The effects of biocompatible compared with standard peritoneal dialysis solutions on peritonitis microbiology, treatment, and outcomes: the balANZ trial

Abstract

Background: A multicenter, multi-country randomized controlled trial (the balANZ study) recently reported that peritonitis rates significantly improved with the use of neutral-pH peritoneal dialysis (PD) solutions low in glucose degradation products ("biocompatible") compared with standard solutions. The present paper reports a secondary outcome analysis of the balANZ trial with respect to peritonitis microbiology, treatment, and outcomes.
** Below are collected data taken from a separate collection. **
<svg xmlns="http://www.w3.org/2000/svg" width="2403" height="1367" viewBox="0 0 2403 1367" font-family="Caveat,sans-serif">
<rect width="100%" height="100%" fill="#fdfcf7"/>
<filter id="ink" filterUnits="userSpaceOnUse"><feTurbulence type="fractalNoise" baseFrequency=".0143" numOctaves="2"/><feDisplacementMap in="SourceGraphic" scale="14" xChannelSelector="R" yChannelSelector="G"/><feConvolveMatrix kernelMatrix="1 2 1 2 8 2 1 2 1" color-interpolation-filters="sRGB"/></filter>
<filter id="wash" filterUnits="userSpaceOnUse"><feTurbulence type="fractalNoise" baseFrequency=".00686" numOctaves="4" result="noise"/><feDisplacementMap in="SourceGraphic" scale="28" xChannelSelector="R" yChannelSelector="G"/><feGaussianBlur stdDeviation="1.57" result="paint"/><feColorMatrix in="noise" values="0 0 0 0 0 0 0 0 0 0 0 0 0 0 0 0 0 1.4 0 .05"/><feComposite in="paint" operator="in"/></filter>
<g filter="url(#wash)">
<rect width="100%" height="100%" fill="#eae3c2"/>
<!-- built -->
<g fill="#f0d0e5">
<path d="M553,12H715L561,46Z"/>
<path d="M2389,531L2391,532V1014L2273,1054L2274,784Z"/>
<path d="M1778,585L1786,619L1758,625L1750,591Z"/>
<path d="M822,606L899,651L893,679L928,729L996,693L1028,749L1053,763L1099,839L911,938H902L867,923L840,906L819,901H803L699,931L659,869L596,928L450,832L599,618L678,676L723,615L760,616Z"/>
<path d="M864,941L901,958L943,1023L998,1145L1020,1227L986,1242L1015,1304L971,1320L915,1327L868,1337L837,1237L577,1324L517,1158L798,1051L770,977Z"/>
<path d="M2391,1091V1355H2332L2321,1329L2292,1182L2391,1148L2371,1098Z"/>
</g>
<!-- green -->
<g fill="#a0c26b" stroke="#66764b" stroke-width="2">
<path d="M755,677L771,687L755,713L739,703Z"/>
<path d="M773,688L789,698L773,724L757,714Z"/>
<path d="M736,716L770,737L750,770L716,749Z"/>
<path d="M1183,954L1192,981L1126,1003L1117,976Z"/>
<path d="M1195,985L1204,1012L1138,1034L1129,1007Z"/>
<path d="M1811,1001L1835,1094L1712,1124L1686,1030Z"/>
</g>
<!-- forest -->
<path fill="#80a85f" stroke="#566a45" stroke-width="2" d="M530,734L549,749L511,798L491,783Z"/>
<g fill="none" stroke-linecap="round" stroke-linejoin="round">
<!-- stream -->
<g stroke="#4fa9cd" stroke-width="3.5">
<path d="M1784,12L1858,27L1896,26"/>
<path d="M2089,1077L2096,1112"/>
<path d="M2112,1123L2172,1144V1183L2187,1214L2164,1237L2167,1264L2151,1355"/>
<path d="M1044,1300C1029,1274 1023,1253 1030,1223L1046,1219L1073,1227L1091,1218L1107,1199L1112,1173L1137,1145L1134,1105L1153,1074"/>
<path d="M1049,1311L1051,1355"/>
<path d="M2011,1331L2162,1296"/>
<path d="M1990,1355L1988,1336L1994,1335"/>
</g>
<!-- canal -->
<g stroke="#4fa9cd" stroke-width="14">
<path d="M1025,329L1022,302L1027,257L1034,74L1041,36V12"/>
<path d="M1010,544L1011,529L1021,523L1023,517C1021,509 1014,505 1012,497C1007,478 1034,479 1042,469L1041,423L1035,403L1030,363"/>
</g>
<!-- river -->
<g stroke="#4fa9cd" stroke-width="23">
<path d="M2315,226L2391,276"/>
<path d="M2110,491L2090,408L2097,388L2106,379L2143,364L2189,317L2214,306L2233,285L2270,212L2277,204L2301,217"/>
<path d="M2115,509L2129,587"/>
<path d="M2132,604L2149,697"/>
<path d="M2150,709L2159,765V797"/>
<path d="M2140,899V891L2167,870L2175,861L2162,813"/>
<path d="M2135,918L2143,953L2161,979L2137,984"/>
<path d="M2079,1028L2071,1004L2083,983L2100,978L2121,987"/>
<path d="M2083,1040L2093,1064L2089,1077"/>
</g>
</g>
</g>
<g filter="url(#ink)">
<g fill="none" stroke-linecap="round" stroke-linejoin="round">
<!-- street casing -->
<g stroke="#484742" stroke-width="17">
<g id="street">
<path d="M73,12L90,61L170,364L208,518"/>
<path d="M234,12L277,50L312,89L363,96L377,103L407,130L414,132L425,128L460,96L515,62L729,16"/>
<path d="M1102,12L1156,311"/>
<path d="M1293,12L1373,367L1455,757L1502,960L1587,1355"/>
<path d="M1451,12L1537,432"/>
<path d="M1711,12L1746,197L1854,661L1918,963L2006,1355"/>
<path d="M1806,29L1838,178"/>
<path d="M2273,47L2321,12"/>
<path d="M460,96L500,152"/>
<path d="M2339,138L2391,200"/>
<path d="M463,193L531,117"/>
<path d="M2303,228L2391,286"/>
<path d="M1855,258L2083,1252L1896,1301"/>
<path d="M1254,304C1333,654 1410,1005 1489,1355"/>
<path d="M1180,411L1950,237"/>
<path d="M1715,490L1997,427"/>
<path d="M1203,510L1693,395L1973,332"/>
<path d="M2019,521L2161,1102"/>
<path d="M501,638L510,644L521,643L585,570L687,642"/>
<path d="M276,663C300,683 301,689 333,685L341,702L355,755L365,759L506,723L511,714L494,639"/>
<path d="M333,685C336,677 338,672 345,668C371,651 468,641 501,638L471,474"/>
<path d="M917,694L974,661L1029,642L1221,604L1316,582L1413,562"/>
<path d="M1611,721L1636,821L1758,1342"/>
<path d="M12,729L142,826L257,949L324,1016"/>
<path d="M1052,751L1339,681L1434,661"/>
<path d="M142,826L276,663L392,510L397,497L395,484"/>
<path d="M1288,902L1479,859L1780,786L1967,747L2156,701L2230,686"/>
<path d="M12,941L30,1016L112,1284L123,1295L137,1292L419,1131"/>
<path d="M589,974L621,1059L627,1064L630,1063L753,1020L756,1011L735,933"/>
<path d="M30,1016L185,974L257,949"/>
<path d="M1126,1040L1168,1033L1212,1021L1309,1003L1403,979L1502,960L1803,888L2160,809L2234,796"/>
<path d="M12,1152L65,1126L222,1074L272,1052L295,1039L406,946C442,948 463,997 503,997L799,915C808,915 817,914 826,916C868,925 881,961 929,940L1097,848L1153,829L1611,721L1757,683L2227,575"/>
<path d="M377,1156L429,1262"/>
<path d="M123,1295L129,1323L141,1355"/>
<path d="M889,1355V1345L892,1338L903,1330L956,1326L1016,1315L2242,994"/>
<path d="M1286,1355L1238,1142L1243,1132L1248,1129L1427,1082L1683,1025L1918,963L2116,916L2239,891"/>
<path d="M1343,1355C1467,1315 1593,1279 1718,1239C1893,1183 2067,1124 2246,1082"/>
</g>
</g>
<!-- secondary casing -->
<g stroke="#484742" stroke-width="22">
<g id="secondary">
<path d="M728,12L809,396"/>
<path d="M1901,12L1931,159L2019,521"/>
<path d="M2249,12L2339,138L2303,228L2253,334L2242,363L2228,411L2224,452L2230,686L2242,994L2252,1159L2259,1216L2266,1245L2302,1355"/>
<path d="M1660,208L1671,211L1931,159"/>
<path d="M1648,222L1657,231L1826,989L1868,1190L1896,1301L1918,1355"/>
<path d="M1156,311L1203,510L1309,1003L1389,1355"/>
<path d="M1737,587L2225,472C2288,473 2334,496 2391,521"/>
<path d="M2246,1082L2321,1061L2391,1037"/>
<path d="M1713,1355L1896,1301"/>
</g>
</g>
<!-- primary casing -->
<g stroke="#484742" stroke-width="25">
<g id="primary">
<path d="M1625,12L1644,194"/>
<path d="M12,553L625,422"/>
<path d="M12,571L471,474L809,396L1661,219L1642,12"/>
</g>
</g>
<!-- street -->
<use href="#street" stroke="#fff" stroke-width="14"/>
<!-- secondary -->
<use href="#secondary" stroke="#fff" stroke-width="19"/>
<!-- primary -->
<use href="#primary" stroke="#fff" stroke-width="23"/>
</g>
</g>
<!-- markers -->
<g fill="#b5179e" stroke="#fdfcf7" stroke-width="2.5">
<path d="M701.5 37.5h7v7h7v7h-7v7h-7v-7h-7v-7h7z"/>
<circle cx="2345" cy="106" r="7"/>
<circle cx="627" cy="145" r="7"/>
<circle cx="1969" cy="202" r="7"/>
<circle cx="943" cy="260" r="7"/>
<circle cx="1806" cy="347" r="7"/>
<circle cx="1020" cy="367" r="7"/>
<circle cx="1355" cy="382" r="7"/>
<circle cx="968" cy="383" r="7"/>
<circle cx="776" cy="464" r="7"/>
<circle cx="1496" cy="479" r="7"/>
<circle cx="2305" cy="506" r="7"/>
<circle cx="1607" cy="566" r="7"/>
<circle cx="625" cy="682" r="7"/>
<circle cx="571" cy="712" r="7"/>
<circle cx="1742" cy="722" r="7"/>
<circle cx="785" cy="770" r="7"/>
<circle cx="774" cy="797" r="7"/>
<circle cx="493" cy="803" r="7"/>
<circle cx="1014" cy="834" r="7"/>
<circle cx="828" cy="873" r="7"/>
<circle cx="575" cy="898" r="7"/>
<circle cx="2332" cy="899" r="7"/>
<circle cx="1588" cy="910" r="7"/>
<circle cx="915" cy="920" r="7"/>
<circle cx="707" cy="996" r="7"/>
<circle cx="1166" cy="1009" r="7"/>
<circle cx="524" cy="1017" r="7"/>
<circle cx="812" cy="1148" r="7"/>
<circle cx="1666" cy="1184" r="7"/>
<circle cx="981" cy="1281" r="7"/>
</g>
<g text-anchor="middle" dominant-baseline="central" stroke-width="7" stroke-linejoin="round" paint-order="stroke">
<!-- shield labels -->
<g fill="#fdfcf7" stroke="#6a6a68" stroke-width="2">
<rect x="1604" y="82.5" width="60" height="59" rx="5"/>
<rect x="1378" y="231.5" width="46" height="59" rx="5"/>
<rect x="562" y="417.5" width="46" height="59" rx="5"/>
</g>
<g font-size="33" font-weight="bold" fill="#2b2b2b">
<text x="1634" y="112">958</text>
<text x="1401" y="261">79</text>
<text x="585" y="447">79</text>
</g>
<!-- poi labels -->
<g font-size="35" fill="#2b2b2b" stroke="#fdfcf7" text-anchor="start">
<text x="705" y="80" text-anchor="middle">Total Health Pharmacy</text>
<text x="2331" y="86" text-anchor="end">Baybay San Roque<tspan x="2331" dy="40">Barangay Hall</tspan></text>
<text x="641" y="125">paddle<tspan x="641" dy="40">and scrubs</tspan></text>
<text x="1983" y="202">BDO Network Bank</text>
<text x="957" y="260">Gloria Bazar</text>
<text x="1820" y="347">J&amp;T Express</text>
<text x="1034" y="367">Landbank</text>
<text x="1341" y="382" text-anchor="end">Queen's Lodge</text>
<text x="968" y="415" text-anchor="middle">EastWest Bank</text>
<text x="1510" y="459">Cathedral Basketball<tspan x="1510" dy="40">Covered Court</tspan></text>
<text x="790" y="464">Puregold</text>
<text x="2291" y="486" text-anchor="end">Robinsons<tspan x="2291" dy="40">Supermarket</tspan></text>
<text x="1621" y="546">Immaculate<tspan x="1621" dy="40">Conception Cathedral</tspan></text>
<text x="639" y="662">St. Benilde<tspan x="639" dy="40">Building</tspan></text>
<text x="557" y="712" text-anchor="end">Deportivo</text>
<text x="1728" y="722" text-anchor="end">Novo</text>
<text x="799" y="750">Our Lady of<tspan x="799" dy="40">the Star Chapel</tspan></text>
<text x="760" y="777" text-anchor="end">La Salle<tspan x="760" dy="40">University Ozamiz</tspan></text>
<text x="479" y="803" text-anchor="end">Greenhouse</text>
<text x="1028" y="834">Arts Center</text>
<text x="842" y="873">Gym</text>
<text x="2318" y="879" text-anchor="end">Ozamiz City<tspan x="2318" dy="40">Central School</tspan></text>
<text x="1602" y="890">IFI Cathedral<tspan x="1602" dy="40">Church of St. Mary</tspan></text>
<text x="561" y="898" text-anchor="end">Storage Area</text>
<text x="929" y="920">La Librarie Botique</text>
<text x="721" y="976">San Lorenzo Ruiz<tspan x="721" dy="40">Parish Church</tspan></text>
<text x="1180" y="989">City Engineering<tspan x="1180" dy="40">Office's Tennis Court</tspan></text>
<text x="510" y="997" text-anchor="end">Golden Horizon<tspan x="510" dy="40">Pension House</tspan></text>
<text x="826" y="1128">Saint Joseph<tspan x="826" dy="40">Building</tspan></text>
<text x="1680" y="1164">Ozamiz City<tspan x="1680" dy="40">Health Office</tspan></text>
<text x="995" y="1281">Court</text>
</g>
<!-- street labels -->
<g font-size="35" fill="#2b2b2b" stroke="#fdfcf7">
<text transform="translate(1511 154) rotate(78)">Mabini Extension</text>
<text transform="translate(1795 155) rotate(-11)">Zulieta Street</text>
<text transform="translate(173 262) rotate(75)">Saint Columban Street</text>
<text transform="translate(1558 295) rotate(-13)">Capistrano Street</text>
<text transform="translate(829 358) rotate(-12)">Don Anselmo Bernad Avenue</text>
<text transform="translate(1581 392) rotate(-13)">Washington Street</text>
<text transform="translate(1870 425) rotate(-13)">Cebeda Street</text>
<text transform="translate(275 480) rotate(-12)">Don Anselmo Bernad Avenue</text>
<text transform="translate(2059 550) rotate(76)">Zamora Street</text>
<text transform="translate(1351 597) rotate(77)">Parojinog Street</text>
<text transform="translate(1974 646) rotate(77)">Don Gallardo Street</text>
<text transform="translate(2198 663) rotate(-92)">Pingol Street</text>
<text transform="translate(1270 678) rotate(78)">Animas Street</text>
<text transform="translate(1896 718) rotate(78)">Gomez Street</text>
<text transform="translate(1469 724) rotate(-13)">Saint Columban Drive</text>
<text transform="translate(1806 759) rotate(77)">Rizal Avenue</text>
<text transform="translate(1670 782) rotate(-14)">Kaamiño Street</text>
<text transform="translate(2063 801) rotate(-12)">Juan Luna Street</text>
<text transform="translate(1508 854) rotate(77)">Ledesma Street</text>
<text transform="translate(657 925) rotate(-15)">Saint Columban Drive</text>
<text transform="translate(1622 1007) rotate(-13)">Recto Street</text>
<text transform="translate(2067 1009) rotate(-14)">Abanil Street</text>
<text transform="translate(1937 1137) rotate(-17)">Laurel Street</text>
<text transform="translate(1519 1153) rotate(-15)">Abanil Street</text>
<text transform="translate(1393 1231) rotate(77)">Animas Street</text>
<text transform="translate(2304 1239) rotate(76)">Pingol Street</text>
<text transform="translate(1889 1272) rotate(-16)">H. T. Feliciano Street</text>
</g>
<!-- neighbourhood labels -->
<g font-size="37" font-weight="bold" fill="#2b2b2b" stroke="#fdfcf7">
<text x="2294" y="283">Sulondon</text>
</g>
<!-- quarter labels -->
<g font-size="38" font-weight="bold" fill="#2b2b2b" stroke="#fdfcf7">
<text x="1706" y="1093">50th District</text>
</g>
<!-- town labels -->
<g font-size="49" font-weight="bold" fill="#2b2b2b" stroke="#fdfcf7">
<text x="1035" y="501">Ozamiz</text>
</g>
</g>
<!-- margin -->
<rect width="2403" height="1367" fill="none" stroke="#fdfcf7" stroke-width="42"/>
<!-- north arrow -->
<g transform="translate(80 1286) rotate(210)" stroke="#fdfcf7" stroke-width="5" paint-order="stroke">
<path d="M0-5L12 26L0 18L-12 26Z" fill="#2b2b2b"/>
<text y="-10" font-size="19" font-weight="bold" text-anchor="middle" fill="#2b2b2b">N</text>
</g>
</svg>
Methods: Adult incident PD patients with residual renal function were randomized to receive either biocompatible or conventional (control) PD solutions for 2 years.

Results: The safety population analysis for peritonitis included 91 patients in each group. The unadjusted geometric mean peritonitis rates in those groups were 0.30 [95% confidence interval (CI): 0.22 to 0.41] episodes per patient-year for the biocompatible group and 0.49 (95% CI: 0.39 to 0.62) episodes per patient-year for the control group [incidence rate ratio (IRR): 0.61; 95% CI: 0.41 to 0.90; p = 0.01]. When specific causative organisms were examined, the rates of culture-negative, gram-positive, gram-negative, and polymicrobial peritonitis episodes were not significantly different between the biocompatible and control groups, although the biocompatible group did experience a significantly lower rate of non-pseudomonal gram-negative peritonitis (IRR: 0.41; 95% CI: 0.18 to 0.92; p = 0.03). Initial empiric antibiotic regimens were comparable between the groups. Biocompatible fluid use did not significantly reduce the risk of peritonitis-associated hospitalization (adjusted odds ratio: 0.80; 95% CI: 0.48 to 1.34), but did result in a shorter median duration of peritonitis-associated hospitalization (6 days vs 11 days, p = 0.05). Peritonitis severity was more likely to be rated as mild in the biocompatible group (37% vs 10%, p = 0.001). Overall peritonitis-associated technique failures and peritonitis-related deaths were comparable in the two groups.

Conclusions: Biocompatible PD fluid use was associated with a broad reduction in gram-positive, gram-negative, and culture-negative peritonitis that reached statistical significance for non-pseudomonal gram-negative organisms. Peritonitis hospitalization duration was shorter, and peritonitis severity was more commonly rated as mild in patients receiving biocompatible PD fluids, although other peritonitis outcomes were comparable between the groups.

Figure 1

— Forest plot of organisms responsible for peritonitis episodes in the biocompatible and control groups. Results are presented as incidence rate ratios with 95% confidence intervals (CIs). When a peritonitis episode represented a combination of classifications, the episode was included in both classifications for the Poisson analysis.

Figure 2

— Kaplan-Meier analysis for duration (days) of peritonitis-associated hospitalization in the balANZ trial participants during the 2-year study period. The difference between the biocompatible (solid line) and control (dashed line) groups was of borderline statistical significance (p = 0.05). Numbers at risk are indicated above the abscissa.